» GIVEN RECORDS:

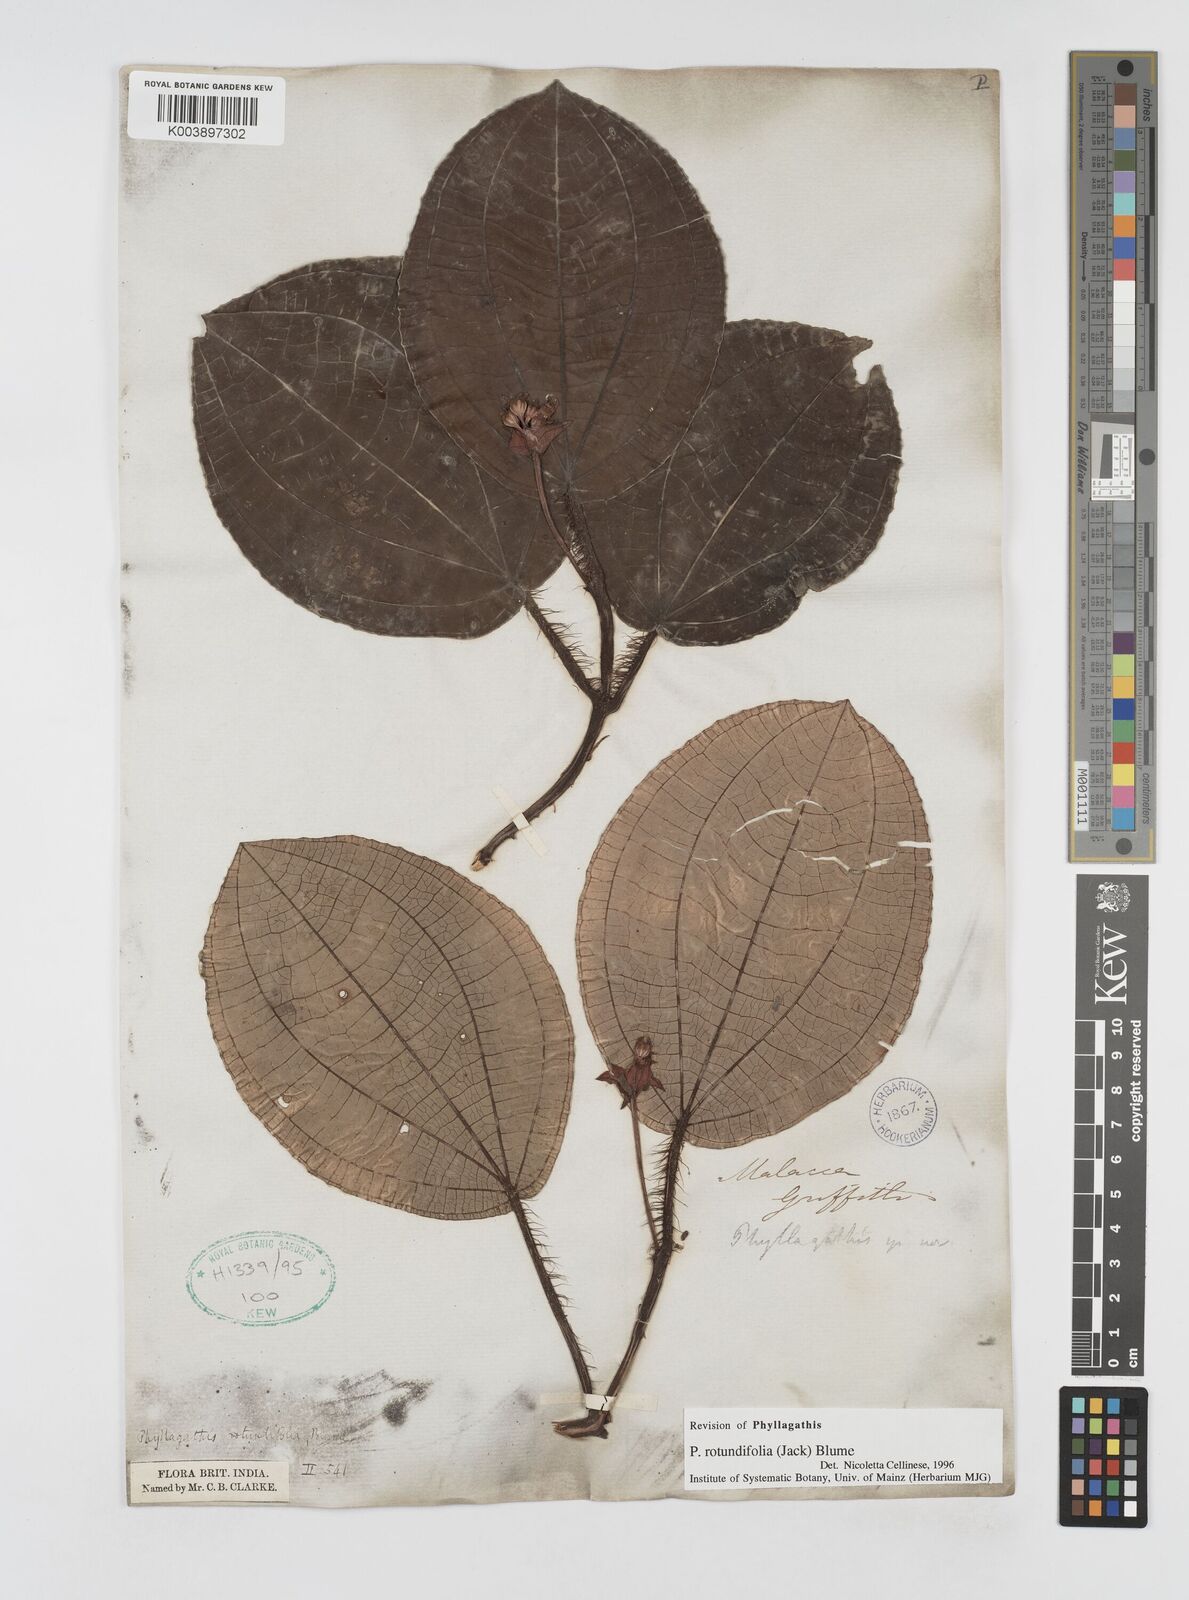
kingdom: Plantae
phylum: Tracheophyta
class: Magnoliopsida
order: Myrtales
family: Melastomataceae
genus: Phyllagathis
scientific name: Phyllagathis rotundifolia
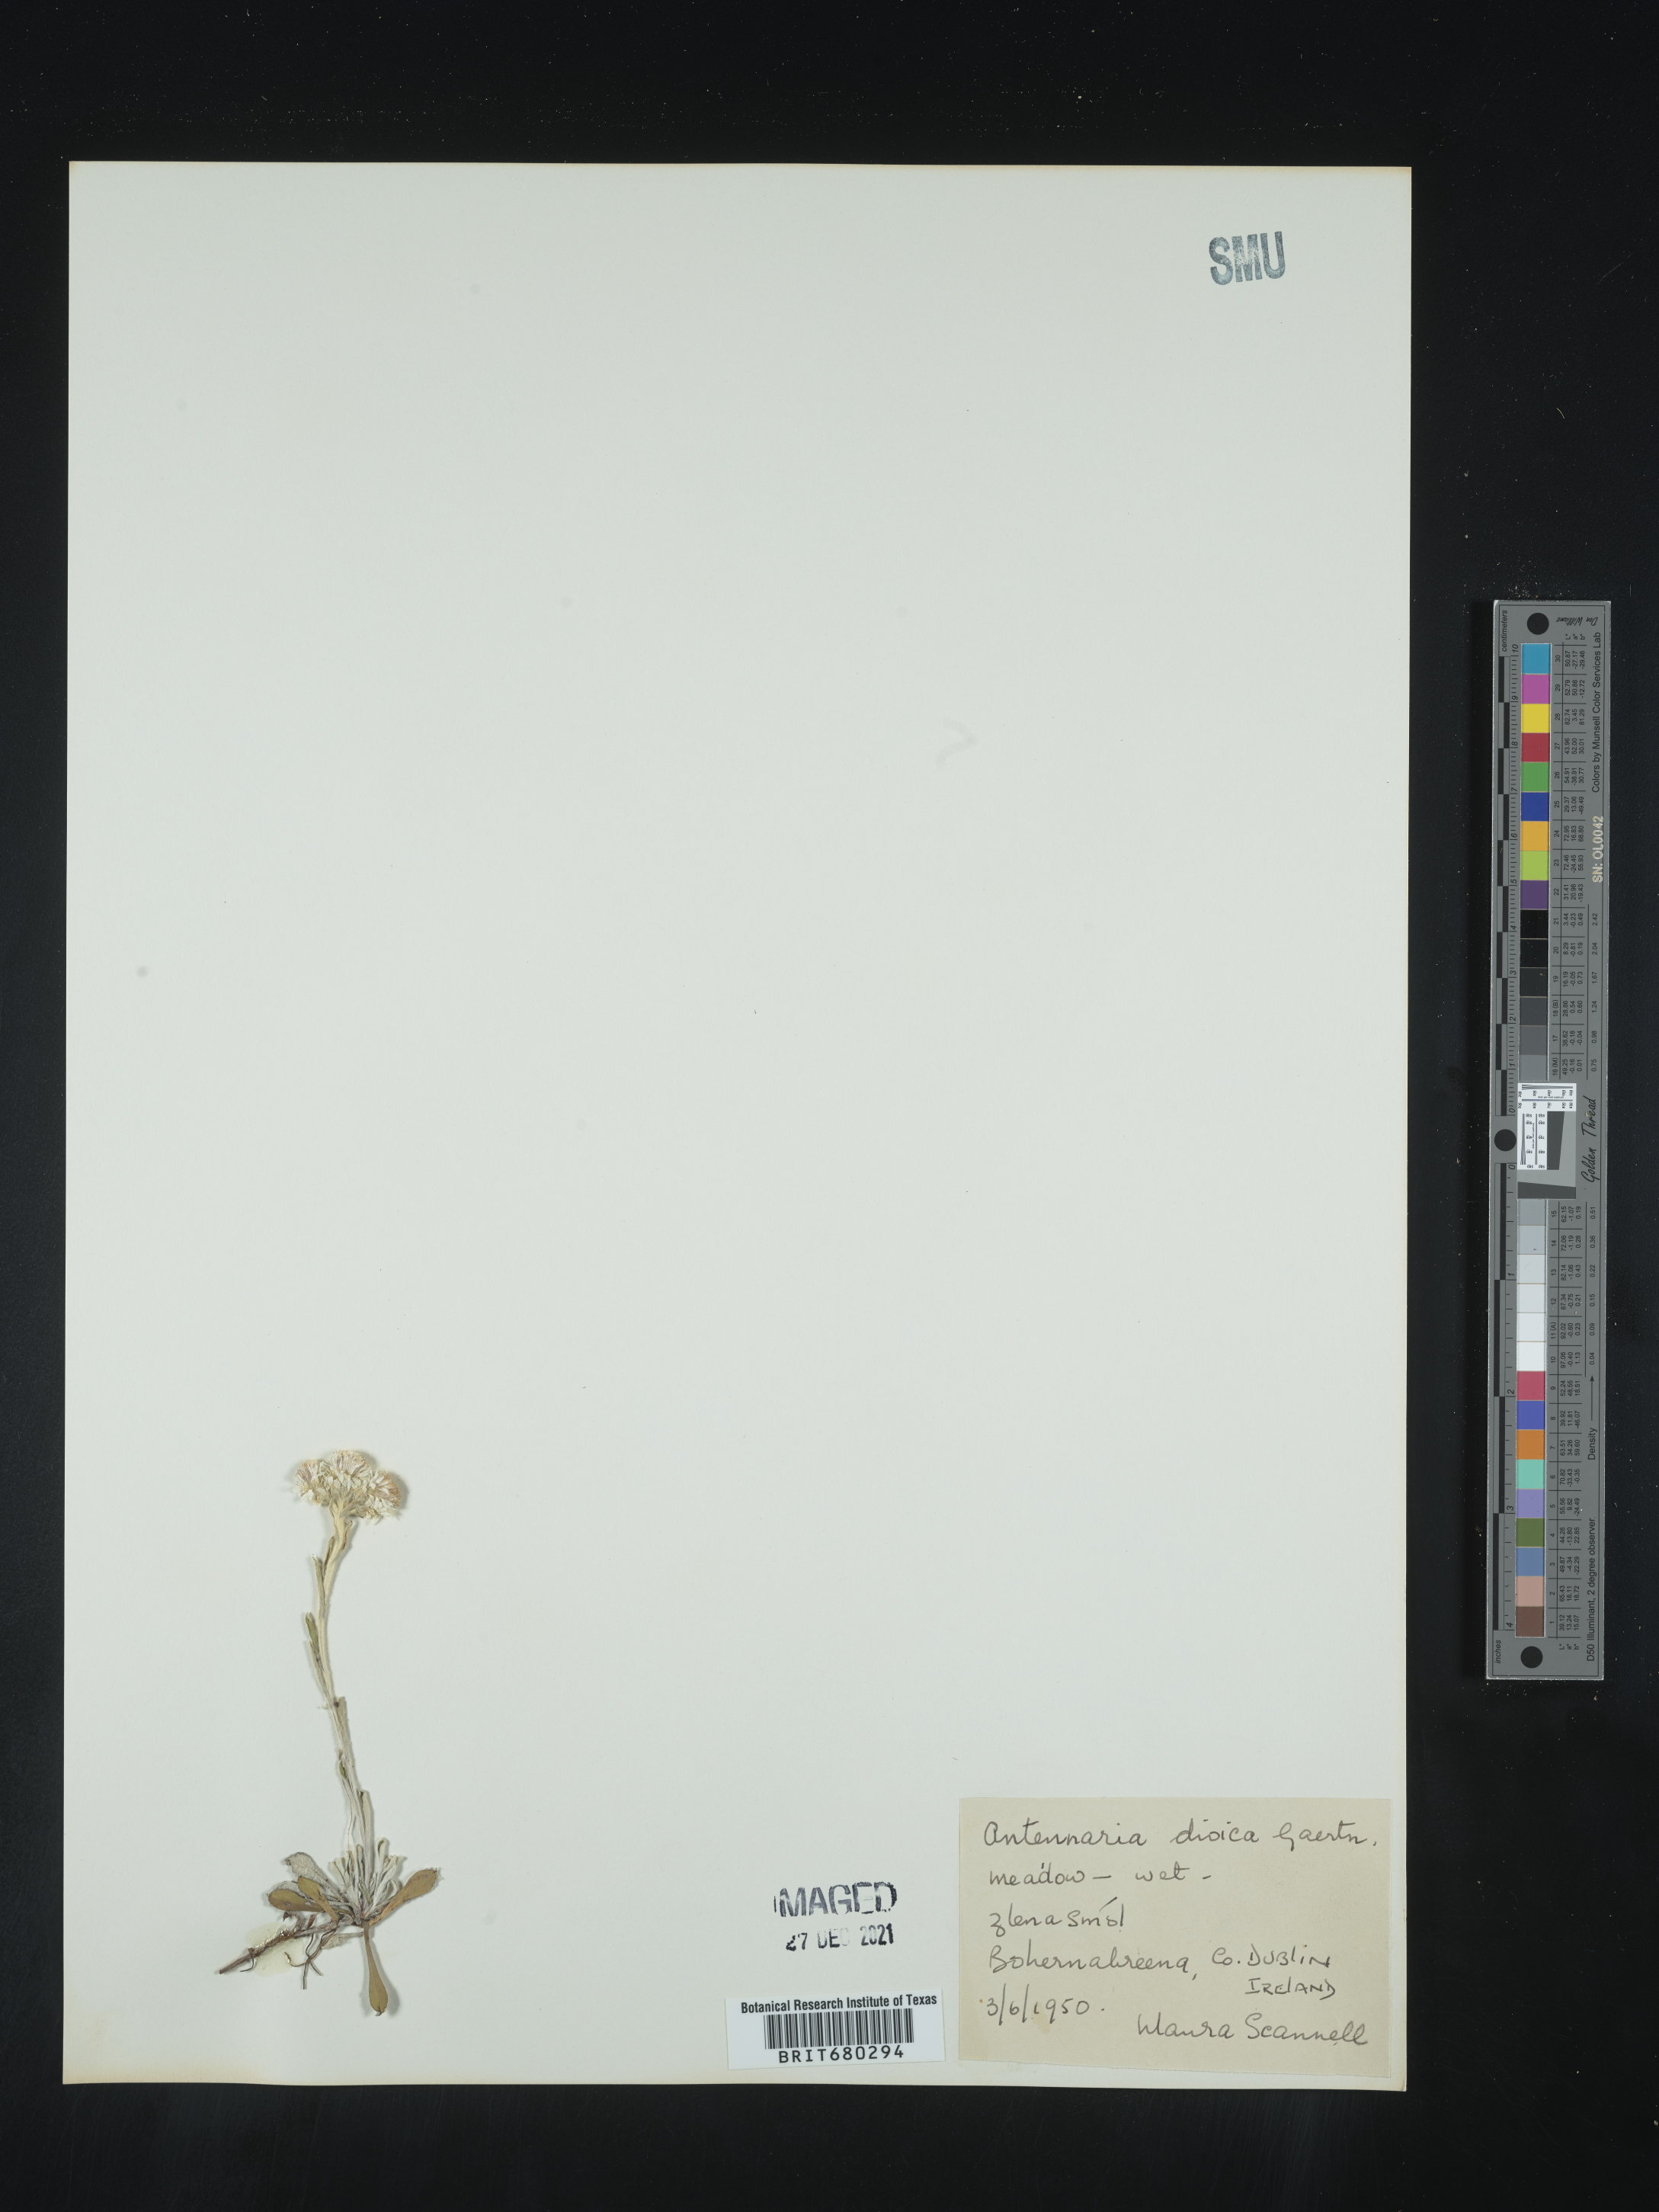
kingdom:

» GIVEN PROBLEM: Put the text lines from all the records into a single numbered list, skipping any blank lines and leaving the pictures out.

» ANSWER TO THE EXERCISE:
1. kingdom: Plantae
2. phylum: Tracheophyta
3. class: Magnoliopsida
4. order: Myrtales
5. family: Melastomataceae
6. genus: Phyllagathis
7. scientific name: Phyllagathis rotundifolia
8. kingdom:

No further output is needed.